Os parâmetros utm são simples de escrever à mão, e é exatamente por isso que correm mal. Cada pessoa
da equipa escreve à sua maneira, e ao fim de um trimestre a mesma campanha aparece repartida por
quatro grafias.
Este construtor não faz nada de sofisticado: normaliza. Minúsculas, sem acentos, hífenes em vez de
espaços, sempre.
Os quatro parâmetros e para que servem
- utm_source: de onde veio. A rede, sempre com o mesmo nome.
- utm_medium: como veio. Distinguir orgânico de pago é o que permite dizer quanto vale cada um.
- utm_campaign: a campanha. Um nome por campanha, escrito uma vez e reutilizado.
- utm_content: a variante. Serve para comparar duas versões do mesmo anúncio ou duas peças da
mesma campanha.
Duas regras que evitam a maior parte dos problemas
Uma folha com os nomes acordados. Antes de etiquetar, decidir os valores possíveis. Depois só se
usam esses. Esta ferramenta oferece as origens e os meios mais comuns por essa razão.
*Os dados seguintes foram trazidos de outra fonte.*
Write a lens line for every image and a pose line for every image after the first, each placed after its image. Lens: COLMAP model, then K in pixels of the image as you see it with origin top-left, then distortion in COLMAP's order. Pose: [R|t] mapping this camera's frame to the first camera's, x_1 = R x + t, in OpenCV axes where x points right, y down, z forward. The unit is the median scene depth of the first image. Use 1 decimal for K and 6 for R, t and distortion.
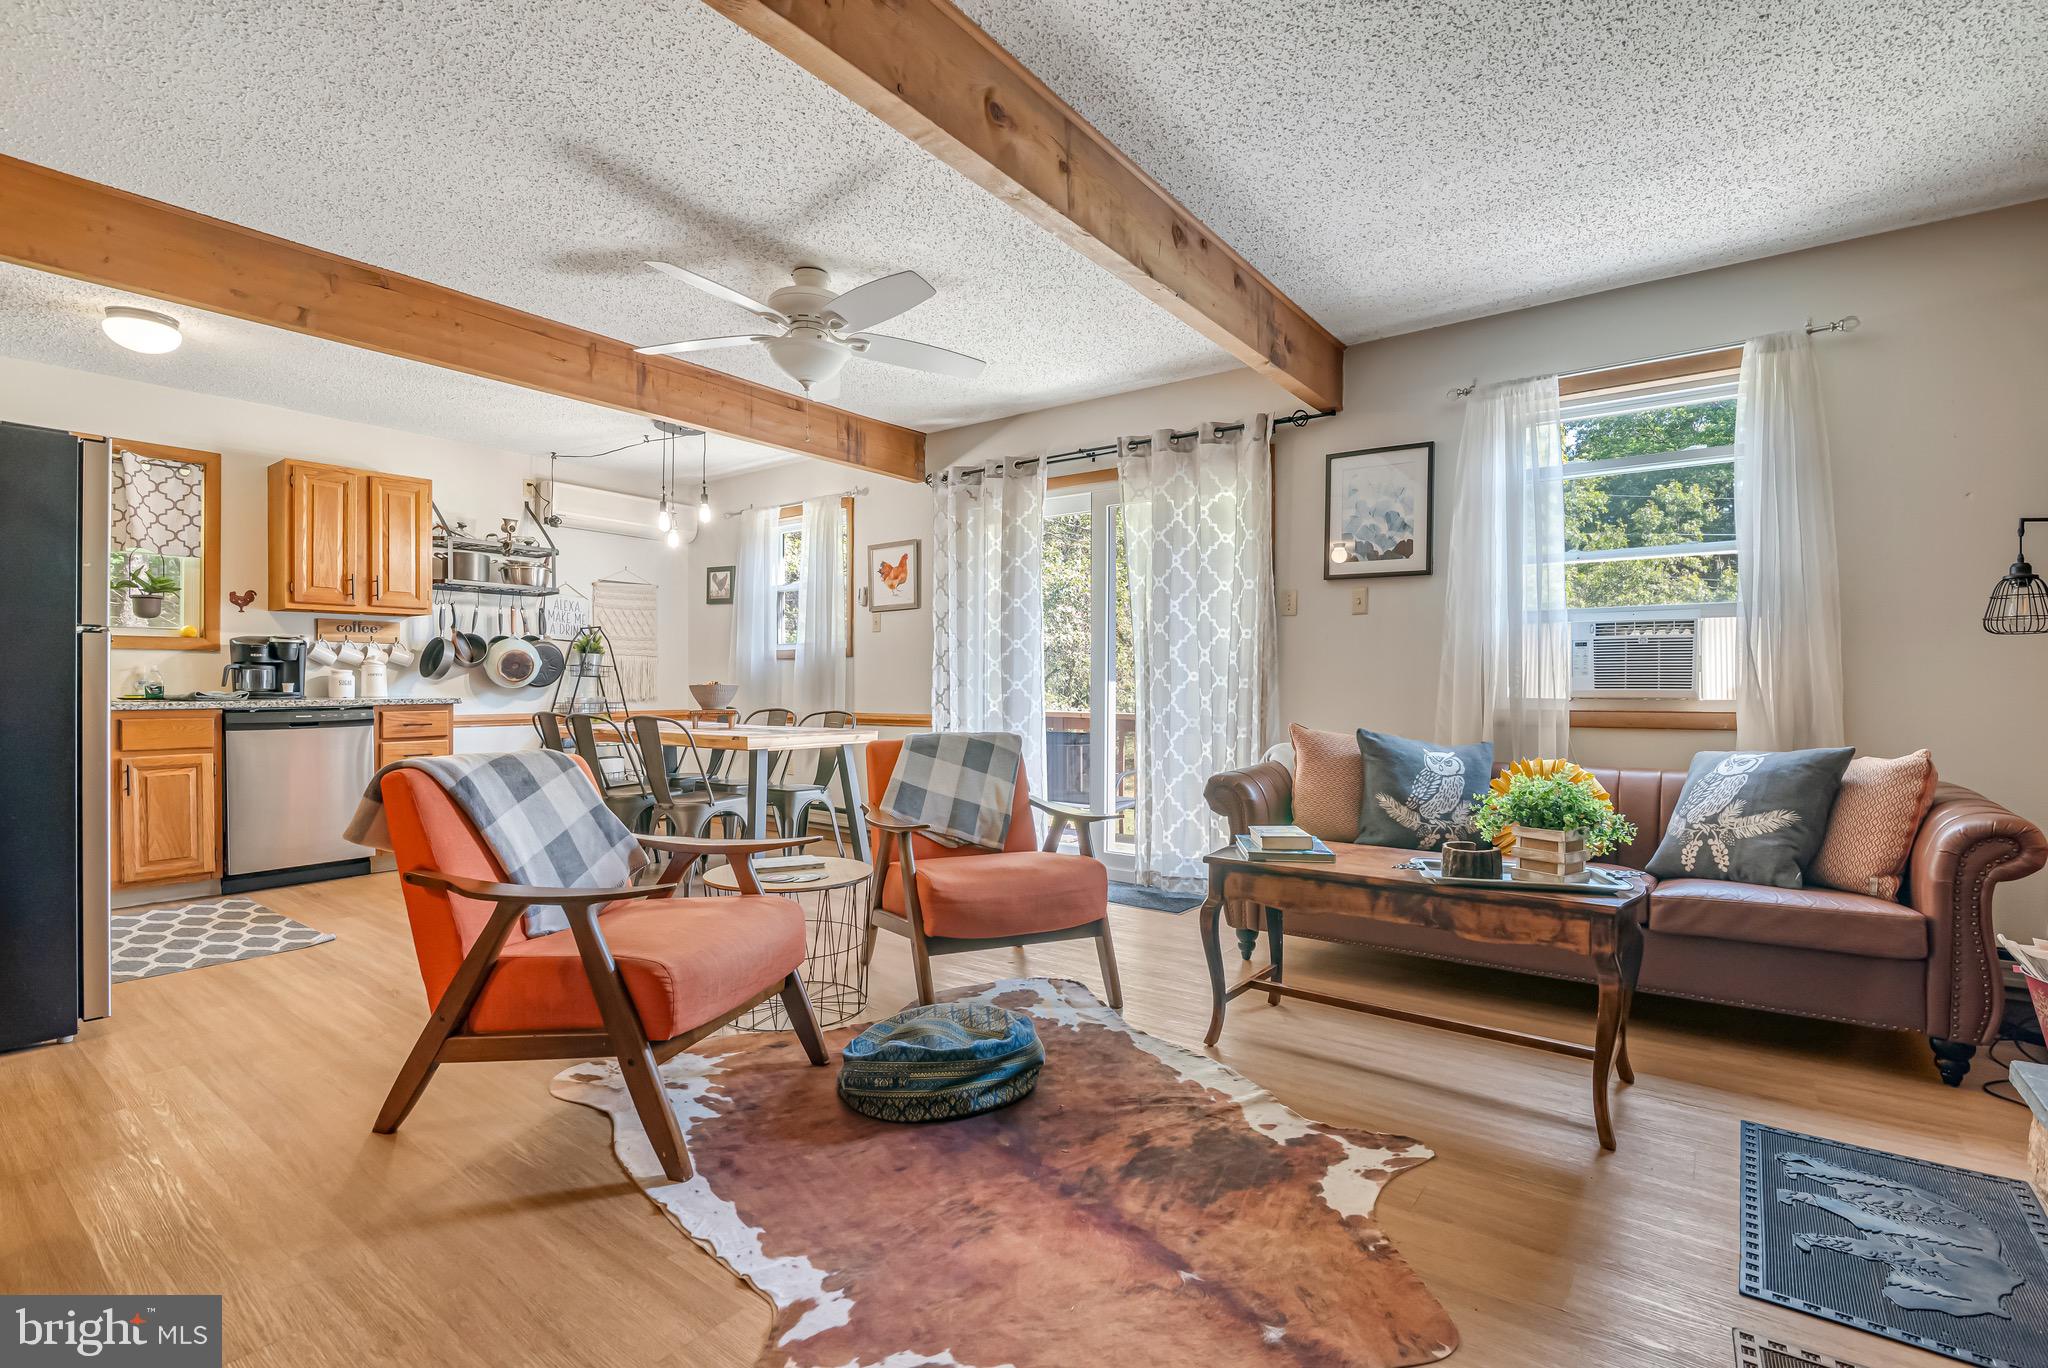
lens RADIAL K [[938.8, 0, 1022.7], [0, 938.8, 691.5], [0, 0, 1]] dist [-0.019006, 0.000777]
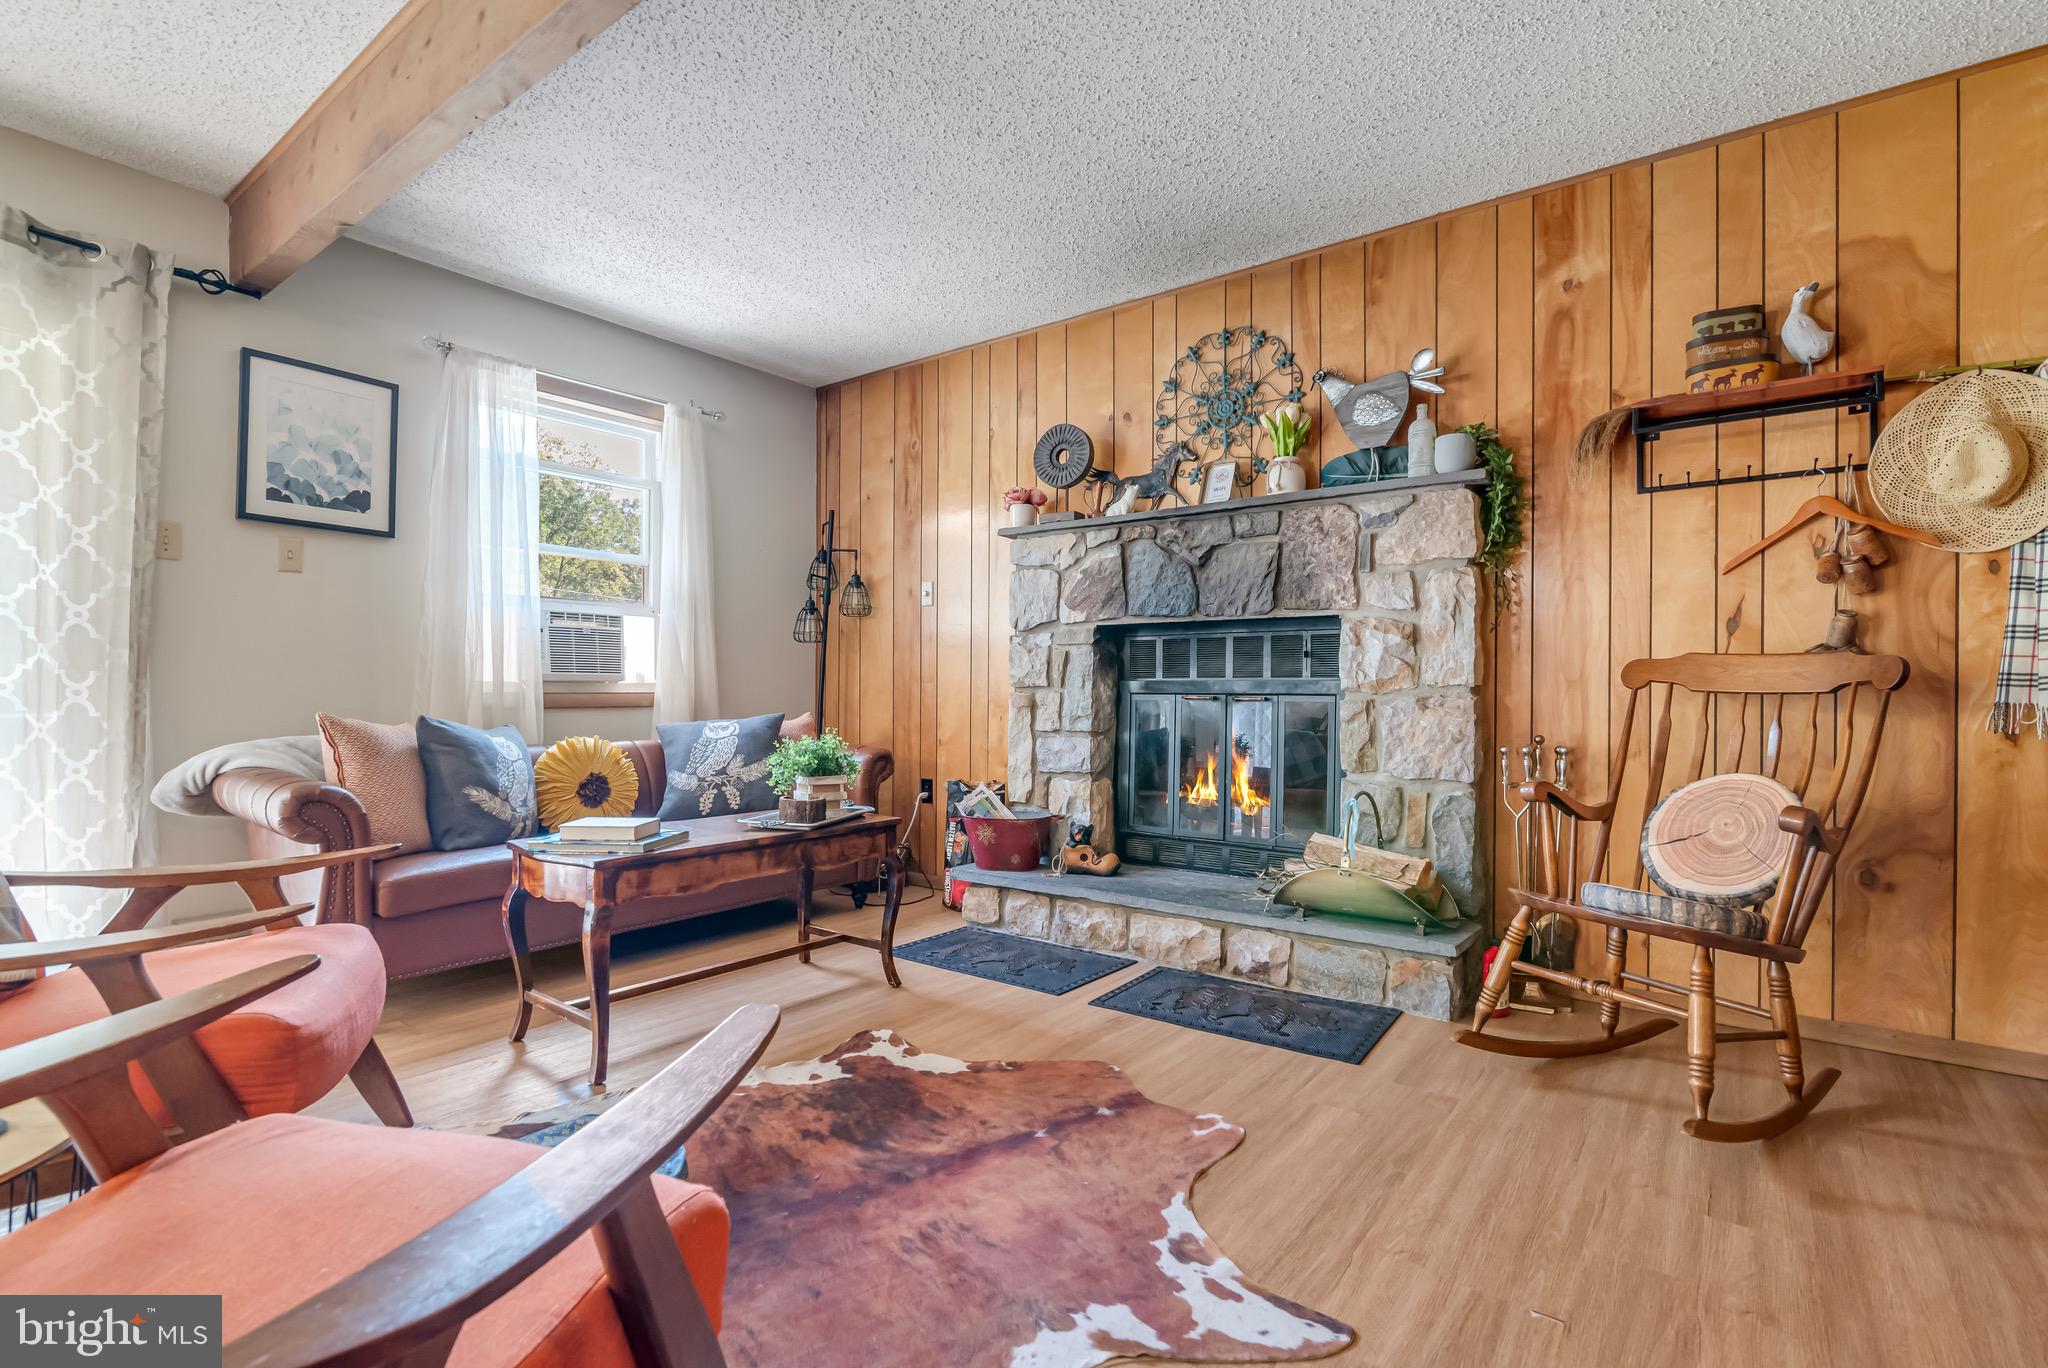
lens RADIAL K [[950.2, 0, 1025.4], [0, 950.2, 691.6], [0, 0, 1]] dist [-0.009697, 0.000680]
pose [[0.002148, -0.003369, 0.999992, -0.345023], [-0.000844, 0.999994, 0.003371, 0.010951], [-0.999997, -0.000851, 0.002145, 0.324281]]
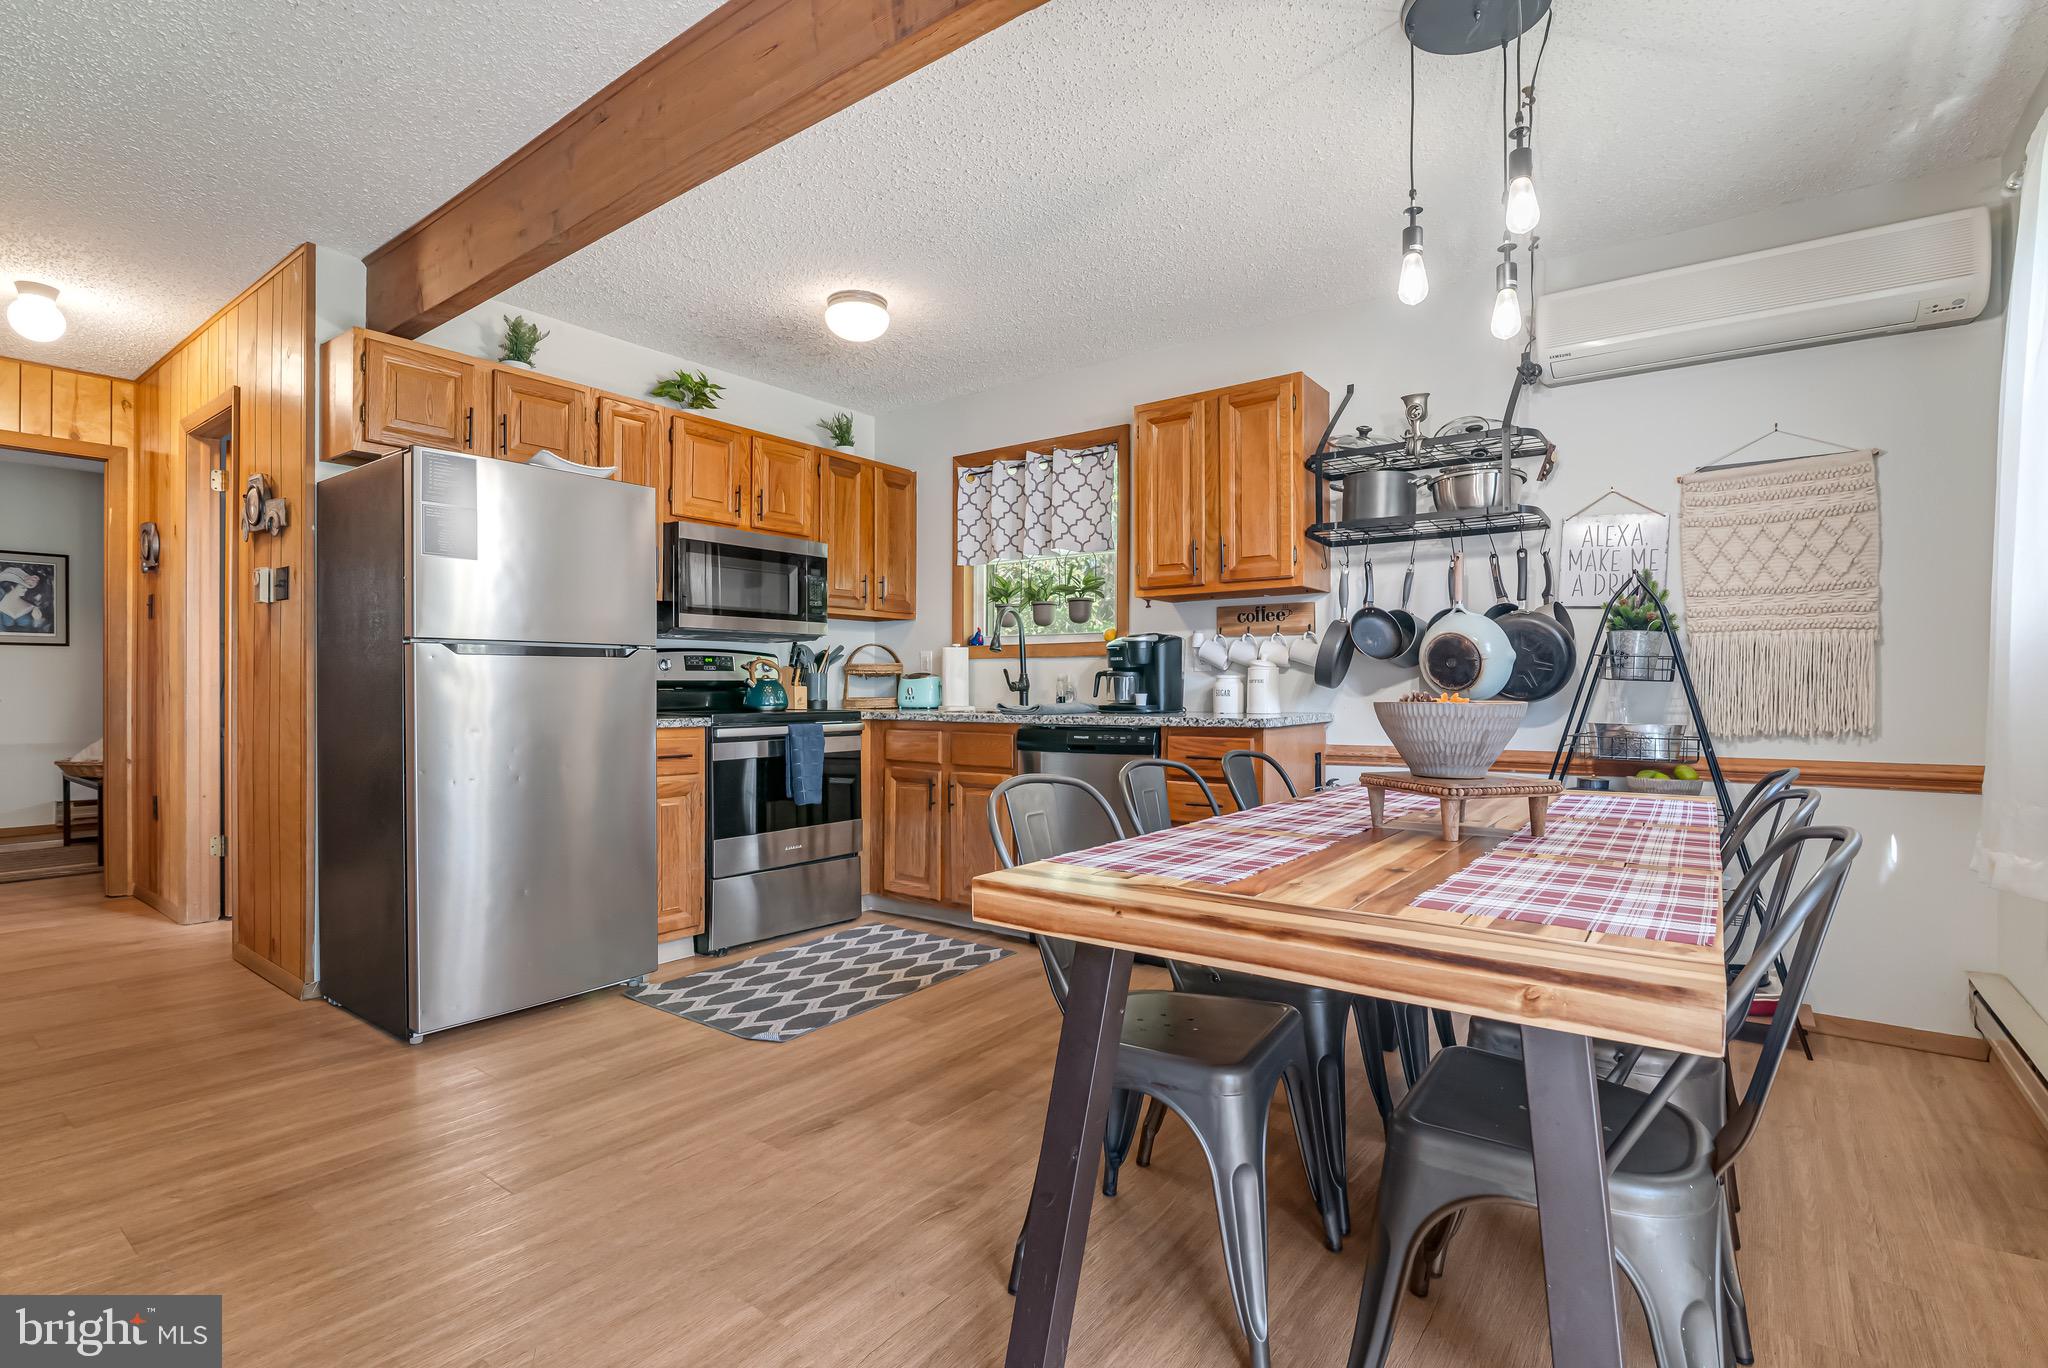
lens RADIAL K [[955.1, 0, 1021.7], [0, 955.1, 696.8], [0, 0, 1]] dist [-0.019449, 0.000699]
pose [[0.003636, 0.006579, -0.999972, 0.010104], [-0.008644, 0.999941, 0.006547, -0.010509], [0.999956, 0.008620, 0.003692, 0.885634]]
Nunca etiquetar links internos. Um utm num link entre páginas do próprio site reinicia a sessão
na maior parte das ferramentas de analytics e atribui uma visita já existente a uma origem externa.
Os utm são para tráfego que chega de fora.
Onde isto muda o relatório
Quando os links estão etiquetados de forma consistente, deixa de ser preciso argumentar que as redes
sociais trouxeram tráfego. Está no relatório do cliente, na ferramenta dele, com o nome da campanha.
É mais convincente do que qualquer captura de ecrã de alcance.